The records –
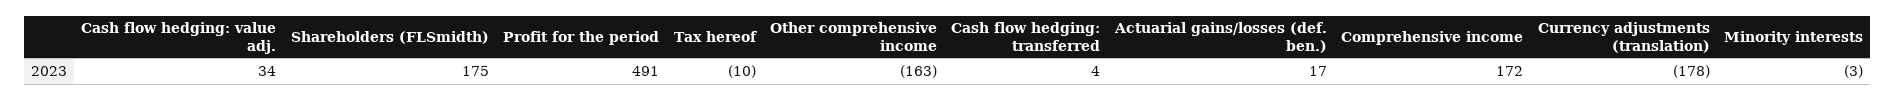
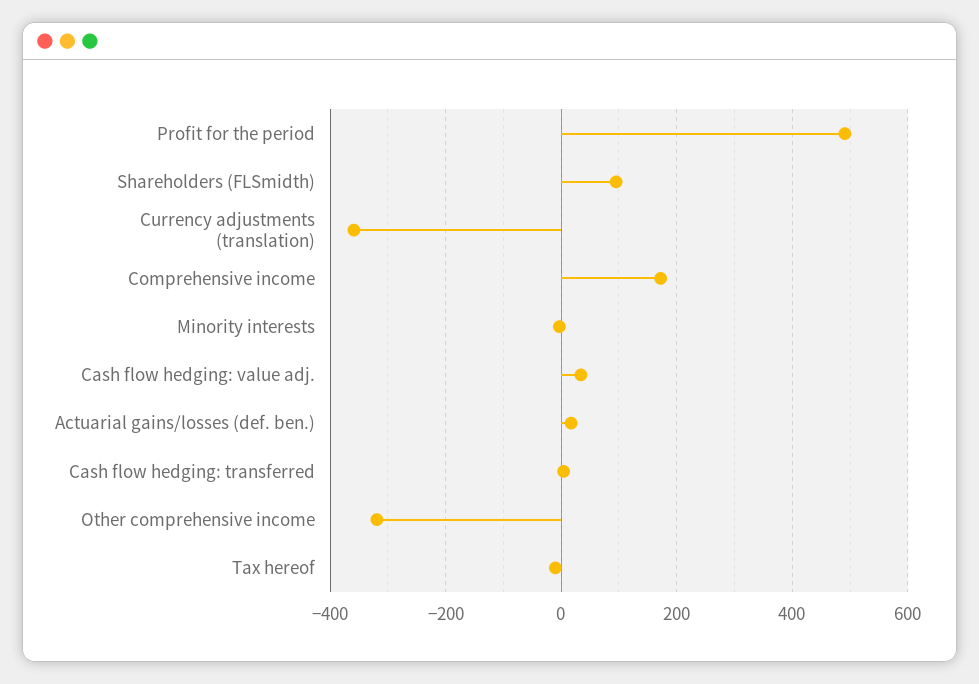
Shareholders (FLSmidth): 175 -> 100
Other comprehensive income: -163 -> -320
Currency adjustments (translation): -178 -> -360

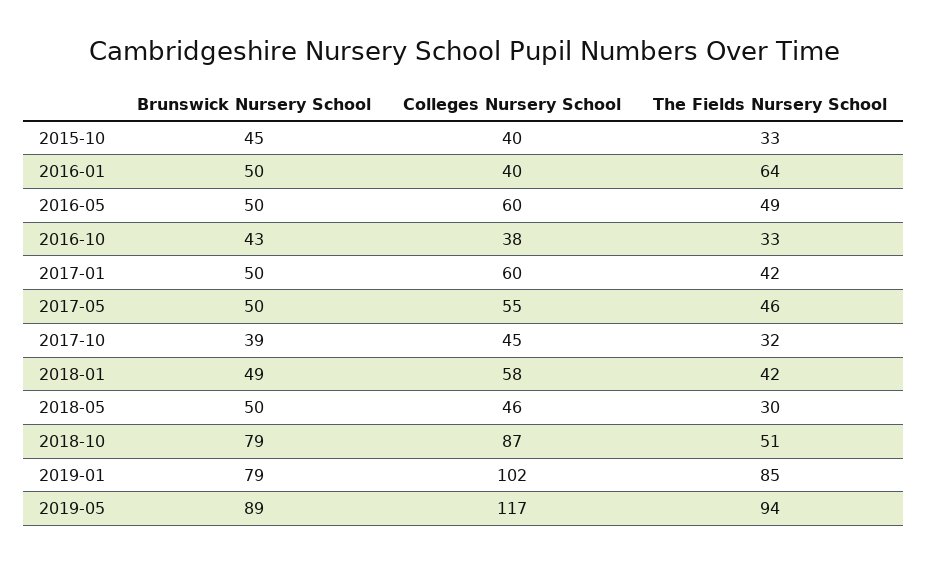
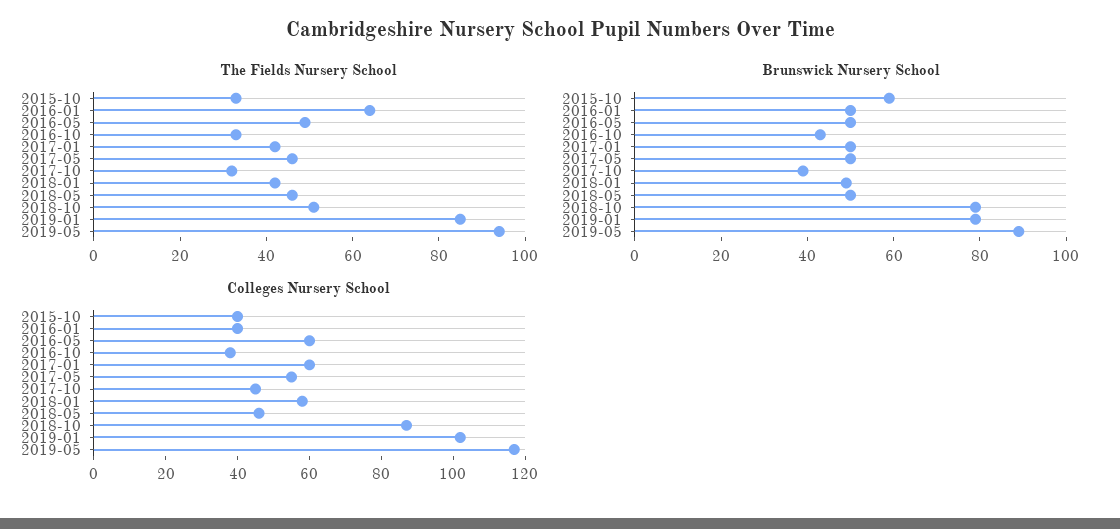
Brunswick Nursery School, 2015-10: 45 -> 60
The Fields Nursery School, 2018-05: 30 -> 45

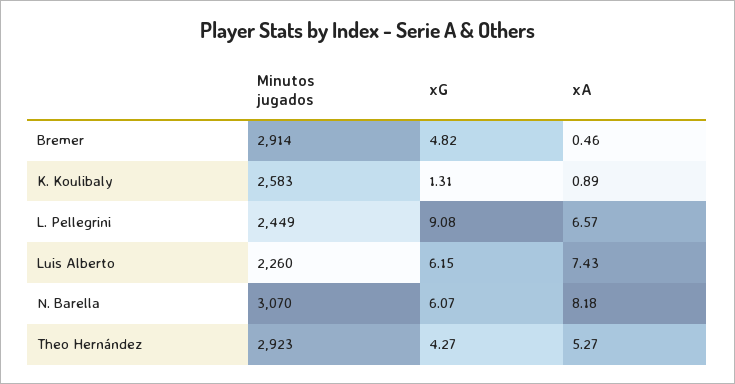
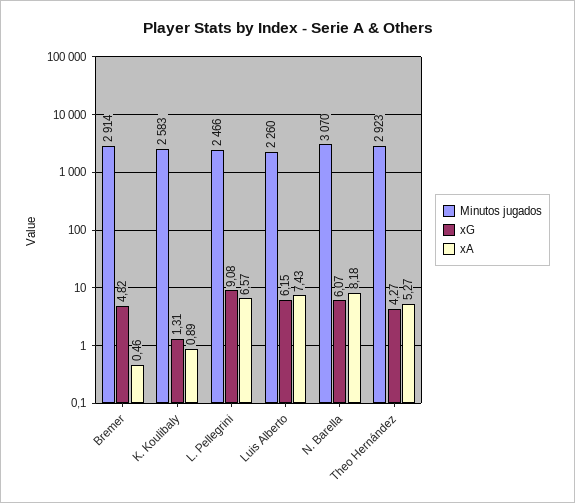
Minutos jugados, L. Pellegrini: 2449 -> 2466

What you have to do – Restate word for word the lines from the one holding "Currency adjustments (translation): -178" down through the last line of the records above, and do not include the pictures.

Exercise result –
Currency adjustments (translation): -178 -> -360

Brunswick Nursery School, 2015-10: 45 -> 60
The Fields Nursery School, 2018-05: 30 -> 45

Minutos jugados, L. Pellegrini: 2449 -> 2466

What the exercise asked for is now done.